** Aim of the exercise **
All of the data that follows needs to be printed again, exactly as it reads.
== Dataset ==
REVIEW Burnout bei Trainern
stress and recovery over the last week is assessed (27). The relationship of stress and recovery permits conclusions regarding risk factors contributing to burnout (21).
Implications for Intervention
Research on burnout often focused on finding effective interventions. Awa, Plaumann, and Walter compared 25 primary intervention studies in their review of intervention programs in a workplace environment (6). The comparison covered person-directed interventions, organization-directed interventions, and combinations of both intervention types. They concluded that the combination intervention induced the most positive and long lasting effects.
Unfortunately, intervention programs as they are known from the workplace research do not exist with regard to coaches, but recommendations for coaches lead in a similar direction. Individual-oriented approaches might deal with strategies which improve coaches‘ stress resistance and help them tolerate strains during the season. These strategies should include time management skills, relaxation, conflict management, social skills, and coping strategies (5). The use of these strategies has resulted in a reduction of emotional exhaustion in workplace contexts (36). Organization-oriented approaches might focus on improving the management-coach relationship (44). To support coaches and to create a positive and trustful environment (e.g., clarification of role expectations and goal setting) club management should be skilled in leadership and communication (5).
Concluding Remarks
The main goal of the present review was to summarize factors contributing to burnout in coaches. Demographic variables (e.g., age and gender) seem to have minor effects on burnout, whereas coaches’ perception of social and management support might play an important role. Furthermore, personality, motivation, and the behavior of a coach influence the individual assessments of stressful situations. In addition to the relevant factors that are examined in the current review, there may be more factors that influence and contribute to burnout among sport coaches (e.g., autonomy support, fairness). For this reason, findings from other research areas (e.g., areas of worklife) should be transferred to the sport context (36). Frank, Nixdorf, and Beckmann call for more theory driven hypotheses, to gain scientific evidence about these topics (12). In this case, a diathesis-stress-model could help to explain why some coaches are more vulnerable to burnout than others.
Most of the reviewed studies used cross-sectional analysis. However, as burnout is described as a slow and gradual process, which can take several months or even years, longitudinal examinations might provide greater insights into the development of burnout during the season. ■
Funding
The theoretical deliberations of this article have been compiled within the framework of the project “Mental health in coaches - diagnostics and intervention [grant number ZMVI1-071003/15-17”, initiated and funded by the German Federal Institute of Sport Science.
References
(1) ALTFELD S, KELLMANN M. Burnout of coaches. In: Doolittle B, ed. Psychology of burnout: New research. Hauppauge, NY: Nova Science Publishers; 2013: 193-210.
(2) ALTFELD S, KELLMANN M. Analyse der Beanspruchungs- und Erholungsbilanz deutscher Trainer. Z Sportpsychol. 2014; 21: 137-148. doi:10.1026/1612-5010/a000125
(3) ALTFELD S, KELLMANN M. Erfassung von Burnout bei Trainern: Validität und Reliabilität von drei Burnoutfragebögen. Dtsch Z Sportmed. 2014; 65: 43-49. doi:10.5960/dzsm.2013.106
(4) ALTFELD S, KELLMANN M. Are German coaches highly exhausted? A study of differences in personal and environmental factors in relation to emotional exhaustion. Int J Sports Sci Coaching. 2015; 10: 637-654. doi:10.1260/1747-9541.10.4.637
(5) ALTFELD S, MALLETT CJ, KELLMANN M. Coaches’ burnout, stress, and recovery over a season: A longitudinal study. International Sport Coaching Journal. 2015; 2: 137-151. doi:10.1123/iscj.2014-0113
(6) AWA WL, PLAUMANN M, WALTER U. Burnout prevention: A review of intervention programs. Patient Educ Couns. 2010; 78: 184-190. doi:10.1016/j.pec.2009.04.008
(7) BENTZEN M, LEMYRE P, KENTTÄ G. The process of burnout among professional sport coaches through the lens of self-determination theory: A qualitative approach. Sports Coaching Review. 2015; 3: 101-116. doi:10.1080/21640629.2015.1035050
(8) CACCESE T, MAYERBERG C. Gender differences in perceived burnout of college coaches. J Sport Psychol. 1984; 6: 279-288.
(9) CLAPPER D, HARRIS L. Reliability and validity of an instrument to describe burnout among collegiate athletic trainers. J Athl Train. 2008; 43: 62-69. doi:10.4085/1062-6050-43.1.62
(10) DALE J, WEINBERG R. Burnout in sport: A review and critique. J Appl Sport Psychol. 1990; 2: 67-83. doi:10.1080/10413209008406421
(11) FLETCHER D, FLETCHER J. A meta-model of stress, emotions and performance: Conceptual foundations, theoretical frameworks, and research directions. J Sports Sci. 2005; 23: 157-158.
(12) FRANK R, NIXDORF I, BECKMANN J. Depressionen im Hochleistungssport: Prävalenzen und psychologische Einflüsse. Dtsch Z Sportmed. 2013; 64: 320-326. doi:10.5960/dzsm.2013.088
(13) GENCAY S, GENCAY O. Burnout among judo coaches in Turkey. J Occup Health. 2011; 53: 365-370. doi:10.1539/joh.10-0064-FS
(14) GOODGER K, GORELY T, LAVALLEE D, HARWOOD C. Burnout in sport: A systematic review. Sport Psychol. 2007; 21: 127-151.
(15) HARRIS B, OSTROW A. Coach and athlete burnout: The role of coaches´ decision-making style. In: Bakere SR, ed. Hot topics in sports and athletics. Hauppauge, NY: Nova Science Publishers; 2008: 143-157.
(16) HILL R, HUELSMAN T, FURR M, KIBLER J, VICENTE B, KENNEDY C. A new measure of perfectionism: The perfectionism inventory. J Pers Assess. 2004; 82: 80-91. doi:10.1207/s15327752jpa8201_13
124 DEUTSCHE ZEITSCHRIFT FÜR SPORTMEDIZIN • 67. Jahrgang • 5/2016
===
** Exercise answer **
REVIEW Burnout bei Trainern
stress and recovery over the last week is assessed (27). The relationship of stress and recovery permits conclusions regarding risk factors contributing to burnout (21).
Implications for Intervention
Research on burnout often focused on finding effective interventions. Awa, Plaumann, and Walter compared 25 primary intervention studies in their review of intervention programs in a workplace environment (6). The comparison covered person-directed interventions, organization-directed interventions, and combinations of both intervention types. They concluded that the combination intervention induced the most positive and long lasting effects.
Unfortunately, intervention programs as they are known from the workplace research do not exist with regard to coaches, but recommendations for coaches lead in a similar direction. Individual-oriented approaches might deal with strategies which improve coaches‘ stress resistance and help them tolerate strains during the season. These strategies should include time management skills, relaxation, conflict management, social skills, and coping strategies (5). The use of these strategies has resulted in a reduction of emotional exhaustion in workplace contexts (36). Organization-oriented approaches might focus on improving the management-coach relationship (44). To support coaches and to create a positive and trustful environment (e.g., clarification of role expectations and goal setting) club management should be skilled in leadership and communication (5).
Concluding Remarks
The main goal of the present review was to summarize factors contributing to burnout in coaches. Demographic variables (e.g., age and gender) seem to have minor effects on burnout, whereas coaches’ perception of social and management support might play an important role. Furthermore, personality, motivation, and the behavior of a coach influence the individual assessments of stressful situations. In addition to the relevant factors that are examined in the current review, there may be more factors that influence and contribute to burnout among sport coaches (e.g., autonomy support, fairness). For this reason, findings from other research areas (e.g., areas of worklife) should be transferred to the sport context (36). Frank, Nixdorf, and Beckmann call for more theory driven hypotheses, to gain scientific evidence about these topics (12). In this case, a diathesis-stress-model could help to explain why some coaches are more vulnerable to burnout than others.
Most of the reviewed studies used cross-sectional analysis. However, as burnout is described as a slow and gradual process, which can take several months or even years, longitudinal examinations might provide greater insights into the development of burnout during the season. ■
Funding
The theoretical deliberations of this article have been compiled within the framework of the project “Mental health in coaches - diagnostics and intervention [grant number ZMVI1-071003/15-17”, initiated and funded by the German Federal Institute of Sport Science.
References
(1) ALTFELD S, KELLMANN M. Burnout of coaches. In: Doolittle B, ed. Psychology of burnout: New research. Hauppauge, NY: Nova Science Publishers; 2013: 193-210.
(2) ALTFELD S, KELLMANN M. Analyse der Beanspruchungs- und Erholungsbilanz deutscher Trainer. Z Sportpsychol. 2014; 21: 137-148. doi:10.1026/1612-5010/a000125
(3) ALTFELD S, KELLMANN M. Erfassung von Burnout bei Trainern: Validität und Reliabilität von drei Burnoutfragebögen. Dtsch Z Sportmed. 2014; 65: 43-49. doi:10.5960/dzsm.2013.106
(4) ALTFELD S, KELLMANN M. Are German coaches highly exhausted? A study of differences in personal and environmental factors in relation to emotional exhaustion. Int J Sports Sci Coaching. 2015; 10: 637-654. doi:10.1260/1747-9541.10.4.637
(5) ALTFELD S, MALLETT CJ, KELLMANN M. Coaches’ burnout, stress, and recovery over a season: A longitudinal study. International Sport Coaching Journal. 2015; 2: 137-151. doi:10.1123/iscj.2014-0113
(6) AWA WL, PLAUMANN M, WALTER U. Burnout prevention: A review of intervention programs. Patient Educ Couns. 2010; 78: 184-190. doi:10.1016/j.pec.2009.04.008
(7) BENTZEN M, LEMYRE P, KENTTÄ G. The process of burnout among professional sport coaches through the lens of self-determination theory: A qualitative approach. Sports Coaching Review. 2015; 3: 101-116. doi:10.1080/21640629.2015.1035050
(8) CACCESE T, MAYERBERG C. Gender differences in perceived burnout of college coaches. J Sport Psychol. 1984; 6: 279-288.
(9) CLAPPER D, HARRIS L. Reliability and validity of an instrument to describe burnout among collegiate athletic trainers. J Athl Train. 2008; 43: 62-69. doi:10.4085/1062-6050-43.1.62
(10) DALE J, WEINBERG R. Burnout in sport: A review and critique. J Appl Sport Psychol. 1990; 2: 67-83. doi:10.1080/10413209008406421
(11) FLETCHER D, FLETCHER J. A meta-model of stress, emotions and performance: Conceptual foundations, theoretical frameworks, and research directions. J Sports Sci. 2005; 23: 157-158.
(12) FRANK R, NIXDORF I, BECKMANN J. Depressionen im Hochleistungssport: Prävalenzen und psychologische Einflüsse. Dtsch Z Sportmed. 2013; 64: 320-326. doi:10.5960/dzsm.2013.088
(13) GENCAY S, GENCAY O. Burnout among judo coaches in Turkey. J Occup Health. 2011; 53: 365-370. doi:10.1539/joh.10-0064-FS
(14) GOODGER K, GORELY T, LAVALLEE D, HARWOOD C. Burnout in sport: A systematic review. Sport Psychol. 2007; 21: 127-151.
(15) HARRIS B, OSTROW A. Coach and athlete burnout: The role of coaches´ decision-making style. In: Bakere SR, ed. Hot topics in sports and athletics. Hauppauge, NY: Nova Science Publishers; 2008: 143-157.
(16) HILL R, HUELSMAN T, FURR M, KIBLER J, VICENTE B, KENNEDY C. A new measure of perfectionism: The perfectionism inventory. J Pers Assess. 2004; 82: 80-91. doi:10.1207/s15327752jpa8201_13
124 DEUTSCHE ZEITSCHRIFT FÜR SPORTMEDIZIN • 67. Jahrgang • 5/2016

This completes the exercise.